WORK TO COMPLETE: Format as a numbered list the lines starting with the line containing "# BubbleSortRace" and going on through the end of the records, leaving out blank lines.
EXTRACTED DATA Start Marker
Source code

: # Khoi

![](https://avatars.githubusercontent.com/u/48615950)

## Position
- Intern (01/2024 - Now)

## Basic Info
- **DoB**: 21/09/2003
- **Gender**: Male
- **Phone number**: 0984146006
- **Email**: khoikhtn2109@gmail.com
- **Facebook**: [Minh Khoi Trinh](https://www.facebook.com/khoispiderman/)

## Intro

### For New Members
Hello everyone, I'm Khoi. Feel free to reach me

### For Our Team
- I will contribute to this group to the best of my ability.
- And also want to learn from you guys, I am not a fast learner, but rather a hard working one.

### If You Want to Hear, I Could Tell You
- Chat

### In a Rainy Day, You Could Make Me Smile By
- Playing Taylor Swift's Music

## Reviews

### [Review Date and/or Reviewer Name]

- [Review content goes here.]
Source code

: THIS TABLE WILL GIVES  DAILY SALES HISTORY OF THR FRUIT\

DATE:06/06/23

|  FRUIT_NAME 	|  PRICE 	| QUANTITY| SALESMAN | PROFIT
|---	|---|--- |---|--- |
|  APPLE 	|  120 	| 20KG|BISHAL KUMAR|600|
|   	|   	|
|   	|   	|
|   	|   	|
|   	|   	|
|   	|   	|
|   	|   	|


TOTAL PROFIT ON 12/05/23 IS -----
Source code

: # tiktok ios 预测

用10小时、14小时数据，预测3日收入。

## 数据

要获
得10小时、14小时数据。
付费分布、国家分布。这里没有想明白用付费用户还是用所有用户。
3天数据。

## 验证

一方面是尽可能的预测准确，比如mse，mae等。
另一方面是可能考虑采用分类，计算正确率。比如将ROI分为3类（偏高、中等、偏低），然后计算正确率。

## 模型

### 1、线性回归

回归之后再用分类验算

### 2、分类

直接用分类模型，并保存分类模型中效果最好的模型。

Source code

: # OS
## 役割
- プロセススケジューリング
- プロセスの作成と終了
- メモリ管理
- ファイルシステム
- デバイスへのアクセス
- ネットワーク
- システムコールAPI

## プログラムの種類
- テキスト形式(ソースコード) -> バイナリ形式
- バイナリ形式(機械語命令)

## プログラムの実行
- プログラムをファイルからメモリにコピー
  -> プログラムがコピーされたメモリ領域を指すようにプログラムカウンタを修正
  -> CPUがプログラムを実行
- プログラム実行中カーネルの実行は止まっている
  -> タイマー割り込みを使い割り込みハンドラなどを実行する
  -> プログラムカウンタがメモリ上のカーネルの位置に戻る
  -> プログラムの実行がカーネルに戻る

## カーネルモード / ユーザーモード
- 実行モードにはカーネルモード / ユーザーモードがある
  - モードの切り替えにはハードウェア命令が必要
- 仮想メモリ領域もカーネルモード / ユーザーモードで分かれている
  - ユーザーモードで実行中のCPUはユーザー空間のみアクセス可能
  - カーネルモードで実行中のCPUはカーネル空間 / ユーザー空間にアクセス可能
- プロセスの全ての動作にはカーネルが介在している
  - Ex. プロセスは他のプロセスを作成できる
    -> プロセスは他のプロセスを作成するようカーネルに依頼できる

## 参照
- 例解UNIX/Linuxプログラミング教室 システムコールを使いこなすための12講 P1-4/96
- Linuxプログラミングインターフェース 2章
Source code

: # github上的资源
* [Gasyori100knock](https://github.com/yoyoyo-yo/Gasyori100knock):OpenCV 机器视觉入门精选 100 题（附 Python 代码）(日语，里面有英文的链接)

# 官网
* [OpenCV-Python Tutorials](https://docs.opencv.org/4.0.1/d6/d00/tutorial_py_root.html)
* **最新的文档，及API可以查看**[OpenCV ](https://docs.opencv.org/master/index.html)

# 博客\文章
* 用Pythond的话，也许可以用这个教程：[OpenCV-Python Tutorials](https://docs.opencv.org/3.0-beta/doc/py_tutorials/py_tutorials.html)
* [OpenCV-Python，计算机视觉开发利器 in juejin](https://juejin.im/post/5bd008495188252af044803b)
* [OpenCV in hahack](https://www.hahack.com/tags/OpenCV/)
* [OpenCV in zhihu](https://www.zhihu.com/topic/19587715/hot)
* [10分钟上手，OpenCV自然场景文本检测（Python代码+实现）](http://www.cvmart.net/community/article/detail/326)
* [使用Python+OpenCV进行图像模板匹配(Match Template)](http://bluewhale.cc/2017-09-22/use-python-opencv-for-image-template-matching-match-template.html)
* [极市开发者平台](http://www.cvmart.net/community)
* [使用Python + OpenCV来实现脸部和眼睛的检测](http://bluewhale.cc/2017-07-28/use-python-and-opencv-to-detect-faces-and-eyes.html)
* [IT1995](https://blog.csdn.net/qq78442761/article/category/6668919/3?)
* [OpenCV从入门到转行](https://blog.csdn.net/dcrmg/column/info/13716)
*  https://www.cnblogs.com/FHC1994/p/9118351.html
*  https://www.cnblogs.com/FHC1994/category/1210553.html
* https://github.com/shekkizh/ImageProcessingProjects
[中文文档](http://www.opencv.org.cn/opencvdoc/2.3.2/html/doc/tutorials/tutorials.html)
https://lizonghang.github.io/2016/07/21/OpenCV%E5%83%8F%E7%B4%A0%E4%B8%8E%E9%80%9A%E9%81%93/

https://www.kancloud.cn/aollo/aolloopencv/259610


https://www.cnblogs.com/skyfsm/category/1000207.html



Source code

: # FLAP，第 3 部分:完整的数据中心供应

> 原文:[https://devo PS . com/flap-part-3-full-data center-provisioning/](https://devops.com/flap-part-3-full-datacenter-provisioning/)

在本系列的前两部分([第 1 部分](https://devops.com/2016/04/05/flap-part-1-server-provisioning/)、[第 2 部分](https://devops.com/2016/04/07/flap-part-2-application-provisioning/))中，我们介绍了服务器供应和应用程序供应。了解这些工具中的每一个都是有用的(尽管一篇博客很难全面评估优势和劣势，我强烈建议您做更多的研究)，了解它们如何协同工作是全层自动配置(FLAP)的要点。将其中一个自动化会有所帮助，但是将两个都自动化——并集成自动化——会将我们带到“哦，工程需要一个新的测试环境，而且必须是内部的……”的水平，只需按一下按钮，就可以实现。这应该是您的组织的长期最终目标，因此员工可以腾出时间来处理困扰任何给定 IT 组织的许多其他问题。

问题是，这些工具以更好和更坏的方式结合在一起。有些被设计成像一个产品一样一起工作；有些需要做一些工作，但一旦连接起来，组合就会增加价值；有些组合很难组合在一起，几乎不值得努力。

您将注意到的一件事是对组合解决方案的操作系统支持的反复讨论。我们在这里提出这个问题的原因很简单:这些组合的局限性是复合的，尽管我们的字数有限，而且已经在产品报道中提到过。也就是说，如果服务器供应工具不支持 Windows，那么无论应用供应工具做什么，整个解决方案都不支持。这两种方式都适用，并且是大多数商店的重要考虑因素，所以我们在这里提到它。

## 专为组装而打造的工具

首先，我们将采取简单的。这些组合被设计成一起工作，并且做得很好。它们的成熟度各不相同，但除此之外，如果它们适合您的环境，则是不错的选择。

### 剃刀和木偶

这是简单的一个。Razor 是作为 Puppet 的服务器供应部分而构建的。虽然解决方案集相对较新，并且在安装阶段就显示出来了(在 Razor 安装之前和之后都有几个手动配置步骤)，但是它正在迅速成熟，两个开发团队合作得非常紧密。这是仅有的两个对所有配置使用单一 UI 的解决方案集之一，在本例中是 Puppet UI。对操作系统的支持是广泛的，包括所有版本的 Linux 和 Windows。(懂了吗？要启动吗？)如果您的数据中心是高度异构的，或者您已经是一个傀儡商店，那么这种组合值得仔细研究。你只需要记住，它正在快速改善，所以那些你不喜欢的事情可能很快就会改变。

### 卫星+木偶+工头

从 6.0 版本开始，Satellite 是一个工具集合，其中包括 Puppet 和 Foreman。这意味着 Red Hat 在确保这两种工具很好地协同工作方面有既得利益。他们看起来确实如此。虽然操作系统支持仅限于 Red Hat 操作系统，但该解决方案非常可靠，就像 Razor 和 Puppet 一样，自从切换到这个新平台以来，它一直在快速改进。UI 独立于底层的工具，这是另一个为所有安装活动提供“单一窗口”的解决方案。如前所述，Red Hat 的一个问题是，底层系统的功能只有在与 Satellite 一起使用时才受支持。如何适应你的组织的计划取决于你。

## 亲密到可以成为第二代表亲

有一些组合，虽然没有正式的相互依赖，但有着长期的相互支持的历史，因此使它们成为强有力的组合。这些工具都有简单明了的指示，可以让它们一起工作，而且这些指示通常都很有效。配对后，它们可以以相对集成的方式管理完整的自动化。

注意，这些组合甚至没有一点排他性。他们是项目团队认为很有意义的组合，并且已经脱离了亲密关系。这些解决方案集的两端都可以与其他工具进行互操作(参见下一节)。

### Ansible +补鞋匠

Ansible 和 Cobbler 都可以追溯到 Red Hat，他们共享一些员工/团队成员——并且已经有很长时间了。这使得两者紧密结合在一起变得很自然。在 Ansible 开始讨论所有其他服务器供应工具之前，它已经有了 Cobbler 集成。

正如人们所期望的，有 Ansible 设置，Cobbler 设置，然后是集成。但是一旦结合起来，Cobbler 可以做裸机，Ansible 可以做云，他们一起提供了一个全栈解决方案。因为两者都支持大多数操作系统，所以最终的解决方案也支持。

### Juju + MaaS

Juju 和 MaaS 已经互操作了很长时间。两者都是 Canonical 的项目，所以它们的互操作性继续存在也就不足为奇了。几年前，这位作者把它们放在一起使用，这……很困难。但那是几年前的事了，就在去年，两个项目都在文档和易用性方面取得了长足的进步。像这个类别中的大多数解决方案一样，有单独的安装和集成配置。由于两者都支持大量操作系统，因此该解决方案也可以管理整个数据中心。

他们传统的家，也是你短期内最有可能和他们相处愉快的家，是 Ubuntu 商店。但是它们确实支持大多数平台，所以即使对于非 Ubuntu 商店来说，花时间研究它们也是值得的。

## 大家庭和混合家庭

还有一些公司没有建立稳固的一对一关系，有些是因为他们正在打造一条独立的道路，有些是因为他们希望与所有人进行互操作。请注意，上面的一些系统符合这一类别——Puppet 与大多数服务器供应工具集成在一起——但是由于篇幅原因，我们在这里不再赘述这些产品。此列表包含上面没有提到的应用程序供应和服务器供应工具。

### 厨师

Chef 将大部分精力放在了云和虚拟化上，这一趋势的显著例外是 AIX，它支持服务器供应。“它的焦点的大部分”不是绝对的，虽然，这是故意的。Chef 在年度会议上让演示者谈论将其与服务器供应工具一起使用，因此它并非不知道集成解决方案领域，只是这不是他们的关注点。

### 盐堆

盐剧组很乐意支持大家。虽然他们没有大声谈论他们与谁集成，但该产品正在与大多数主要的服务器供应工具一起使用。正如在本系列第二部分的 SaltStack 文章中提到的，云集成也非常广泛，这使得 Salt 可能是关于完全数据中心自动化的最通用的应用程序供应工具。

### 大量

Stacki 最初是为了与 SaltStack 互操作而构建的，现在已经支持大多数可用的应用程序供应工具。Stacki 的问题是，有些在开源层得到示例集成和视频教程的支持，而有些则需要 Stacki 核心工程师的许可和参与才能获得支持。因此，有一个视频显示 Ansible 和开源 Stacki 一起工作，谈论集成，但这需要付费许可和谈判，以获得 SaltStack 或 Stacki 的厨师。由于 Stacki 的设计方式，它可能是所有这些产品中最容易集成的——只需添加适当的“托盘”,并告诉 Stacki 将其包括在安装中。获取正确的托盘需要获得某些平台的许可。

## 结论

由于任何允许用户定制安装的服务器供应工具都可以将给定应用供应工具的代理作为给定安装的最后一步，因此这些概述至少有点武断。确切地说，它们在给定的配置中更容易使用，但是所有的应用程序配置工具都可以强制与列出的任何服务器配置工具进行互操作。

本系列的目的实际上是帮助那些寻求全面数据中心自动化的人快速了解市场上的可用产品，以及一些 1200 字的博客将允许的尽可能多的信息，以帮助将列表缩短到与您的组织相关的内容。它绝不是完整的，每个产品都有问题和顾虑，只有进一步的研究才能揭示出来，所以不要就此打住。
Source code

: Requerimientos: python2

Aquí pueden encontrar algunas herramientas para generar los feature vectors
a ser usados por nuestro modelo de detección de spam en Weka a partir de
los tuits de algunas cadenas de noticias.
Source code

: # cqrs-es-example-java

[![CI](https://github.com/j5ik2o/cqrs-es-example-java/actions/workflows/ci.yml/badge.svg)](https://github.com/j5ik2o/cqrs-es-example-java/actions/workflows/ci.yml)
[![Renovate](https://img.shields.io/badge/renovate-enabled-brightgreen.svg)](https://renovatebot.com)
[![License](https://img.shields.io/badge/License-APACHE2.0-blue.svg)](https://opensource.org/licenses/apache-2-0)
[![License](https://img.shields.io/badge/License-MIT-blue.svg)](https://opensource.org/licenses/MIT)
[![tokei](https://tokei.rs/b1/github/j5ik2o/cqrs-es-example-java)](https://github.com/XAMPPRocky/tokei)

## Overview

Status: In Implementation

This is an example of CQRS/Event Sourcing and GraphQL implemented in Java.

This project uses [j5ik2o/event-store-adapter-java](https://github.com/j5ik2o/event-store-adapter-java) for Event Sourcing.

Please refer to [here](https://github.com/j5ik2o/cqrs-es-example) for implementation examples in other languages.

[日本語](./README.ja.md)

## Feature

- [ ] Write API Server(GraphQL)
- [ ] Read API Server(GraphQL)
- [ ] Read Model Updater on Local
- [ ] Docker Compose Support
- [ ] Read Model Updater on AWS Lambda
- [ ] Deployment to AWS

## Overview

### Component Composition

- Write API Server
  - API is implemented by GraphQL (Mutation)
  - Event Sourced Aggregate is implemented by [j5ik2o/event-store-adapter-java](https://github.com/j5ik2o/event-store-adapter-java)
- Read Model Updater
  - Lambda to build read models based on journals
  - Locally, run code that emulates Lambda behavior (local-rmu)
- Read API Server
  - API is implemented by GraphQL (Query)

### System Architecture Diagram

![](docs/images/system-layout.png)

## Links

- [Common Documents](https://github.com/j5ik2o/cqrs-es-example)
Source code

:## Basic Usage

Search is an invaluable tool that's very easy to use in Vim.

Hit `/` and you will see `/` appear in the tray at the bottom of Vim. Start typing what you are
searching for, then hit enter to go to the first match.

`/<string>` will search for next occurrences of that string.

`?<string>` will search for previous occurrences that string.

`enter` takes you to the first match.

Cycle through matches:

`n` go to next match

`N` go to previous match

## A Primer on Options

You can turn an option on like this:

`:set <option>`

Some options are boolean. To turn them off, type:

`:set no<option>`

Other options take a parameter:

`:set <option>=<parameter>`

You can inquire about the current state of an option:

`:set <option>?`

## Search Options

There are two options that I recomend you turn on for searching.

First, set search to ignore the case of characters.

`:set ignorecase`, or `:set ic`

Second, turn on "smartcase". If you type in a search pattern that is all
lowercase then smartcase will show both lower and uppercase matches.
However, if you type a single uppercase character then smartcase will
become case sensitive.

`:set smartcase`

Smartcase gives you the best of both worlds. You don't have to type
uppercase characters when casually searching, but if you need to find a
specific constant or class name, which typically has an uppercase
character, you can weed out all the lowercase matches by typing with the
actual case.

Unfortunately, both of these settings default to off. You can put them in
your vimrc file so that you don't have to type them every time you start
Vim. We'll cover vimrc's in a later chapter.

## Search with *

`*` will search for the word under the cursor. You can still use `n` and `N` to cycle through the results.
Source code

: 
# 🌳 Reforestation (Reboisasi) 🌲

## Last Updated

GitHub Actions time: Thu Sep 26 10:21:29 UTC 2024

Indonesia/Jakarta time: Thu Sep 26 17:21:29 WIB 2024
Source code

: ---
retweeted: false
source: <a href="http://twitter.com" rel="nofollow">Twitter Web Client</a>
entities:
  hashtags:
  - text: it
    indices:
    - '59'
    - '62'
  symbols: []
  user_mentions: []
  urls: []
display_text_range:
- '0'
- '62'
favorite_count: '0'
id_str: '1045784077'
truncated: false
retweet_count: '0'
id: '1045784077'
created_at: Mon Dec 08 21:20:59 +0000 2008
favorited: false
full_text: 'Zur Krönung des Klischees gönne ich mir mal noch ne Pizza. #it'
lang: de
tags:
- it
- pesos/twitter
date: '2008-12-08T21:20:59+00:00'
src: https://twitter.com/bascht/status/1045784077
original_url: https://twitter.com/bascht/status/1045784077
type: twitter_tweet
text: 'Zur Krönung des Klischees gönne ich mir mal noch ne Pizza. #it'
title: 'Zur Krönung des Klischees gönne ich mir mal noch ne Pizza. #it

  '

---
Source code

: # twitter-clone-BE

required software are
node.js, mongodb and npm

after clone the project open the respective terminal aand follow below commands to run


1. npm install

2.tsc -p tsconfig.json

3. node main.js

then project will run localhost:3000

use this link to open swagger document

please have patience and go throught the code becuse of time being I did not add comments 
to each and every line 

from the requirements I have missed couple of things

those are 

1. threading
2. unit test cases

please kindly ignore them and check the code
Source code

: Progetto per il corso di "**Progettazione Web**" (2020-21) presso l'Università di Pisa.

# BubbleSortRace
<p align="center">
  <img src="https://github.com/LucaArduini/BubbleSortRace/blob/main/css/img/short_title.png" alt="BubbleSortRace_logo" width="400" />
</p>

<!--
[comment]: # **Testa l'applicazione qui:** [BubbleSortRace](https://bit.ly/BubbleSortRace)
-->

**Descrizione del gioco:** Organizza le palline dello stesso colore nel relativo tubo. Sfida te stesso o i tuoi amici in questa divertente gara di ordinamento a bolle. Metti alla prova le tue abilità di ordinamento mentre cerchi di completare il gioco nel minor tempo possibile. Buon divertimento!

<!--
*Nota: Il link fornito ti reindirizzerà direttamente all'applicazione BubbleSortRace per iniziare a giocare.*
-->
EXTRACTED DATA End Marker
REPLY:
1. # BubbleSortRace
2. <p align="center">
3.   <img src="https://github.com/LucaArduini/BubbleSortRace/blob/main/css/img/short_title.png" alt="BubbleSortRace_logo" width="400" />
4. </p>
5. <!--
6. [comment]: # **Testa l'applicazione qui:** [BubbleSortRace](https://bit.ly/BubbleSortRace)
7. -->
8. **Descrizione del gioco:** Organizza le palline dello stesso colore nel relativo tubo. Sfida te stesso o i tuoi amici in questa divertente gara di ordinamento a bolle. Metti alla prova le tue abilità di ordinamento mentre cerchi di completare il gioco nel minor tempo possibile. Buon divertimento!
9. <!--
10. *Nota: Il link fornito ti reindirizzerà direttamente all'applicazione BubbleSortRace per iniziare a giocare.*
11. -->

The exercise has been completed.